As Jewish Theological Seminary and Hebrew Union College faculty member Cantor Gerald Cohen shared, at some congregations like his, Shaare Tikvah in Scarsdale, N.Y., #metoo prompted a reckoning over his music like nothing before ever had.

After hearing that Manhattan’s Central Synagogue was taking a year-long hiatus from using his music, they decided to follow suit, but not without many painful discussions, Cohen said. During the hiatus, Cohen took it upon himself to offer a class on synagogue melodies and their origins; the hiatus also prompted him to start introducing many new melodies.

When the congregation discussed what should be done after the year was over, it was no easier.

“As we talked about whether to end the hiatus, several families strongly felt we should ban [his songs] permanently, while others felt we had done enough.

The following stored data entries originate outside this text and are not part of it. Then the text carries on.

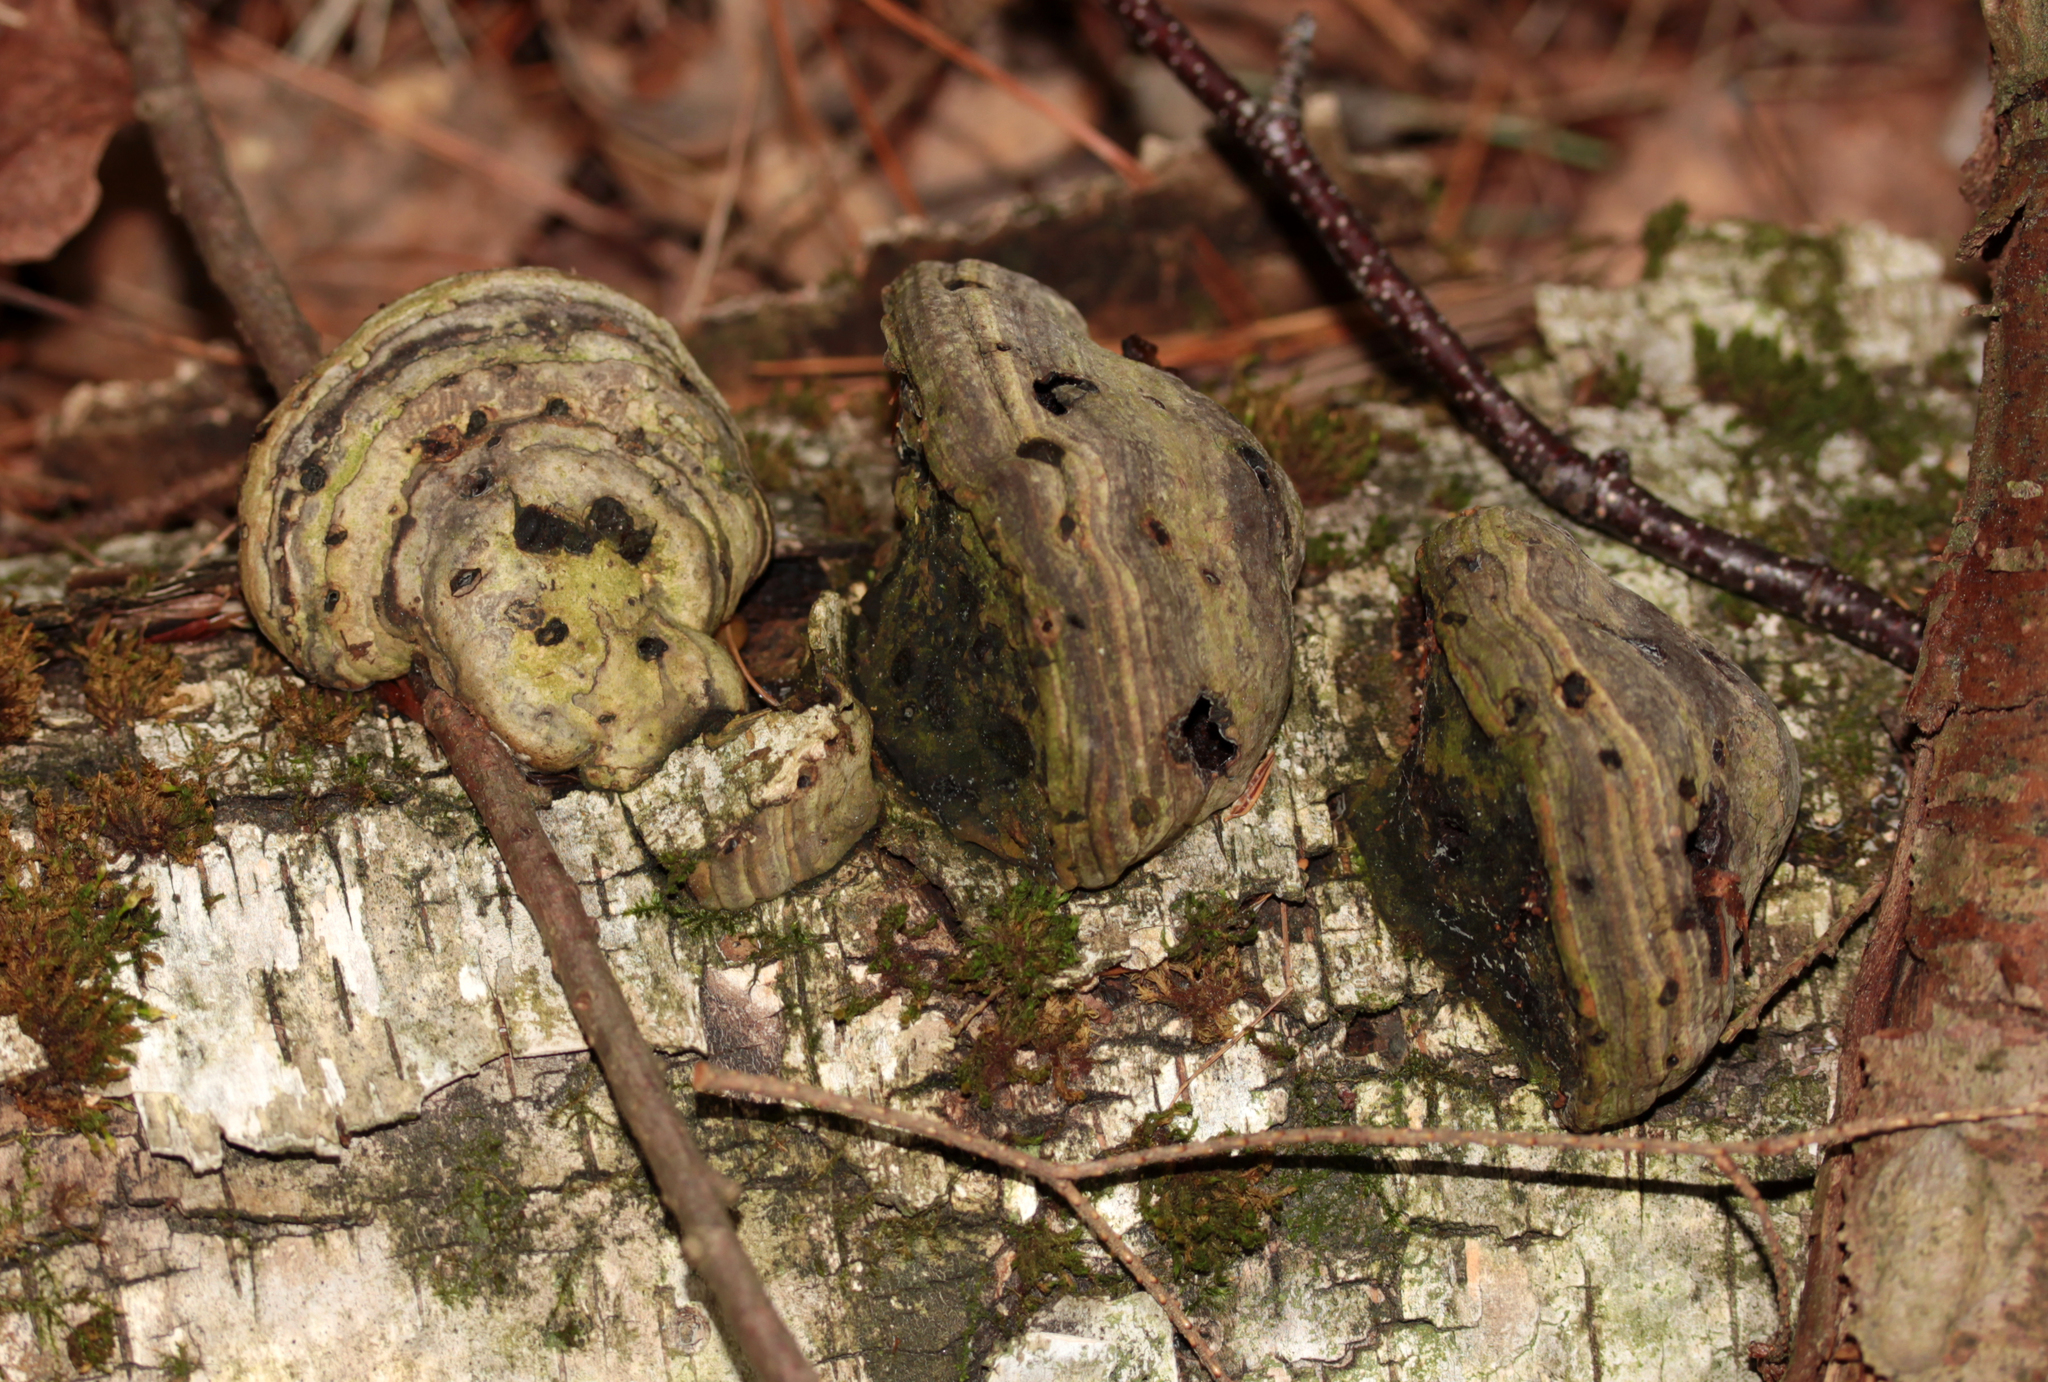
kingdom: Fungi
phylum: Basidiomycota
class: Agaricomycetes
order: Polyporales
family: Polyporaceae
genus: Fomes
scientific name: Fomes fomentarius
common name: Hoof fungus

We decided to bring them back while acknowledging we still have much to do to resolve these underlying issues,” said Cohen.

The issues surrounding Shlomo Carlebach have arisen in other contexts as well. Professor Claire E. Sufrin, assistant director of Jewish Studies at Northwestern University, said her experience co-editing The New Jewish Canon brought her face-to-face with the intensity of “call-out culture.”

She and co-editor Yehuda Kurtzer, president of the Shalom Hartman Institute of North America, decided to include sociologist Steven M. Cohen’s work in their forthcoming book. Cohen resigned from his position at Hebrew Union College in 2018 when several women accused him of sexual harassment.

Sufrin explained it was necessary to include Cohen’s groundbreaking 1990 study on intermarriage because of its influence.

“It was impossible to my mind to understand the American Jewish community of the period without understanding that the 1990 Jewish population study that was interpreted by Cohen and others as prophesizing our demise,” Sufrin said.

That decision caused she and Kurtzer to “find ourselves on the wrong end of call-out culture, which was so horrible and mortifying that I recommend that experience to no one.”

Critics called out the authors publicly, though Sufrin and Kurtzer stood by their choice.

“If we bury his work, we lose the chance to talk about who was paying for these studies and how philanthropies changed their budgets because of them,” Sufrin said. “Is there a relationship between his documented obsession with women having more Jewish babies and this unwelcome pattern of touching Jewish women insubordinates in the field?”

But in regards to Carlebach, she noted that at least when others sing his songs, the songs become as much theirs as his.

Cantor Joanna Dulkin, of Adath Jeshurun in Minnetonka, Minn., was emblematic of the dilemma many like her face.

“I became the cantor I am because of people like Shlomo Carlebach. I became one of those guitar-toting people spreading the love,” she said. “It combines everything I love to do.” She prefaced that by noting that she was a survivor of sexual assault; it happened at Jewish summer camp.

“I had an awakening as a result of my trauma that part of my calling as a clergy person and as a leader is to amplify voices of people like me, saying that it is anyone and everyone. Not only were our abusers people of substance and status, but the survivors are too.”

Did Carlebach think her father’s music should still be performed?

“When it comes to praising God and being close to God every community has to make their own decision,” she said, responding to a Zoom particpant’s question. “Everyone has to find their own way to their highest self.”

Noting that she herself didn’t sing his songs for some time, now she does so with great pride.

“I’ll struggle with my father for the rest of my life,” she said, “but I don’t struggle with the music anymore, because it was a gift.”